■ EXERCISE DETAILS:
In the records below, the line containing "Größe: 115 × 125 cm" marks the start. Copy that line and everything after it exactly, through the last line.

************

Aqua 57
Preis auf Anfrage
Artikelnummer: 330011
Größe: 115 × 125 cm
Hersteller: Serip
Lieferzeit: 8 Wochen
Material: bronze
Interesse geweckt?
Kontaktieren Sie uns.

************

■ ANSWER TO THE EXERCISE:
Größe: 115 × 125 cm
Hersteller: Serip
Lieferzeit: 8 Wochen
Material: bronze
Interesse geweckt?
Kontaktieren Sie uns.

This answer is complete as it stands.